Second big blast in three days kills at least 33 in Iraq

Matthew Schofield - McClatchy Newspapers

March 10, 2009 11:10 AM

BAGHDAD — A suicide car-bomber killed at least 33 people early Tuesday afternoon in Abu Ghraib, the mostly Sunni Muslim community west of Baghdad that became infamous after U.S. service members were accused of abusing prisoners there early in the Iraq conflict.

Details were sketchy, but Iraqi security forces believe the bombing was the work of the radical Islamist organization al Qaida in Iraq. The bomber struck near a crowded marketplace, targeting a reconciliation conference of tribal sheiks.

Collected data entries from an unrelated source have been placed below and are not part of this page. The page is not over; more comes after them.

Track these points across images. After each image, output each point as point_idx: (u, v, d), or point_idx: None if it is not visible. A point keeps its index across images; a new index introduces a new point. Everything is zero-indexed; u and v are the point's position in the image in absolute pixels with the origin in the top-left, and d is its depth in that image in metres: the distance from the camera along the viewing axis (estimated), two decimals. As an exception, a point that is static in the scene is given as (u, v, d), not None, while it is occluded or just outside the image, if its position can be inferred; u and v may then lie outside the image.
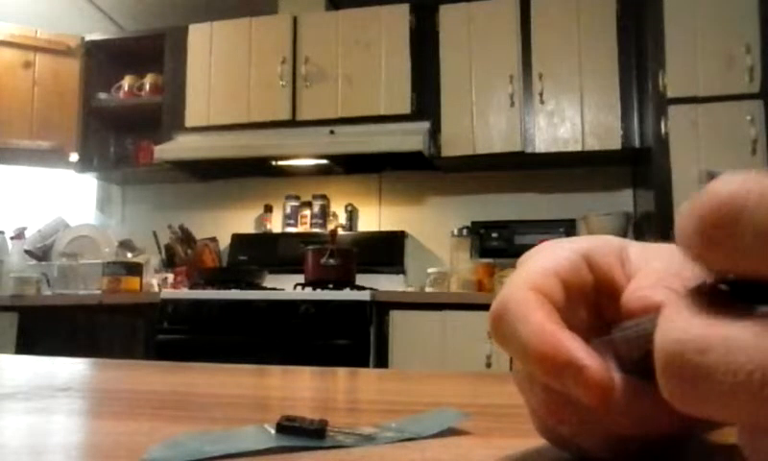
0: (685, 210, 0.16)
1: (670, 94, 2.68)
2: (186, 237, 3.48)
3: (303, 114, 3.26)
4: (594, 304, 0.23)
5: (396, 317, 2.77)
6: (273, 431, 0.28)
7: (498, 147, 3.04)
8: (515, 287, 0.22)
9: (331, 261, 2.92)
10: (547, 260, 0.23)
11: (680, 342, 0.16)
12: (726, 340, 0.15)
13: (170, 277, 3.29)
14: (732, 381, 0.14)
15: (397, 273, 3.31)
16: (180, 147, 3.38)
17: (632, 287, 0.22)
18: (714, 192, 0.15)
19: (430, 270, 3.12)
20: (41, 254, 3.43)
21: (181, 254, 3.44)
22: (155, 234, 3.44)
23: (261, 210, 3.63)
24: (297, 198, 3.58)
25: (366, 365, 2.67)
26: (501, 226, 3.23)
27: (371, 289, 2.87)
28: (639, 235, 3.09)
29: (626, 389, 0.20)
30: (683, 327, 0.16)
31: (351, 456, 0.27)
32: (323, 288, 2.90)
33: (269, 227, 3.60)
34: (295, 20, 3.35)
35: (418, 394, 0.53)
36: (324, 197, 3.55)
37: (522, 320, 0.20)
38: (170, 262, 3.43)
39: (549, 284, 0.22)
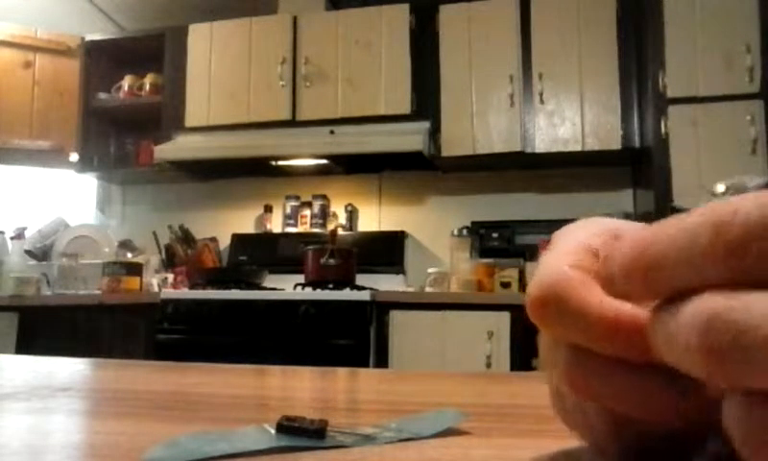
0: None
1: (670, 94, 2.68)
2: (186, 237, 3.48)
3: (303, 114, 3.26)
4: None
5: (395, 317, 2.77)
6: (273, 431, 0.28)
7: (498, 147, 3.04)
8: (555, 266, 0.21)
9: (331, 261, 2.92)
10: (580, 236, 0.23)
11: (718, 304, 0.16)
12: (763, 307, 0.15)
13: (170, 277, 3.28)
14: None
15: (397, 273, 3.31)
16: (179, 147, 3.38)
17: None
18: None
19: (430, 270, 3.12)
20: (41, 254, 3.43)
21: (181, 254, 3.44)
22: (155, 234, 3.43)
23: (261, 210, 3.63)
24: (297, 198, 3.58)
25: (366, 365, 2.67)
26: (501, 226, 3.22)
27: (371, 289, 2.87)
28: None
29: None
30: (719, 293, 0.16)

It was not immediately known whether any of the sheiks were killed in the attack — the second mass casualty attack in three days after months of relative calm. Sunday, a bomber targeting a police recruiting office in downtown Baghdad's government sector, killing 28.

Security officials did not immediately know if there was a connection between the attacks.

An eyewitness of the blast said that even in often dangerous Abu Ghraib, he'd never seen anything like this explosion.

"I have seen a dog carrying human flesh, a shoulder, as another dog was eating part of a human leg covered with blood. Iraqi soldiers chased the dogs, trying to take these parts from them. I saw a human jaw thrown on the ground, and Iraqi soldiers refusing to allow to any one to pick it up. They said it belonged to the suicide bomber."

Abu Ghraib has long been a stronghold for Sunni insurgents opposed to the American presence in Iraq and is home to the prison where U.S. soldiers photographed themselves abusing Iraqi inmates in the early years of the war. Iraqi officials have since taken control of the prison, which has been remodeled.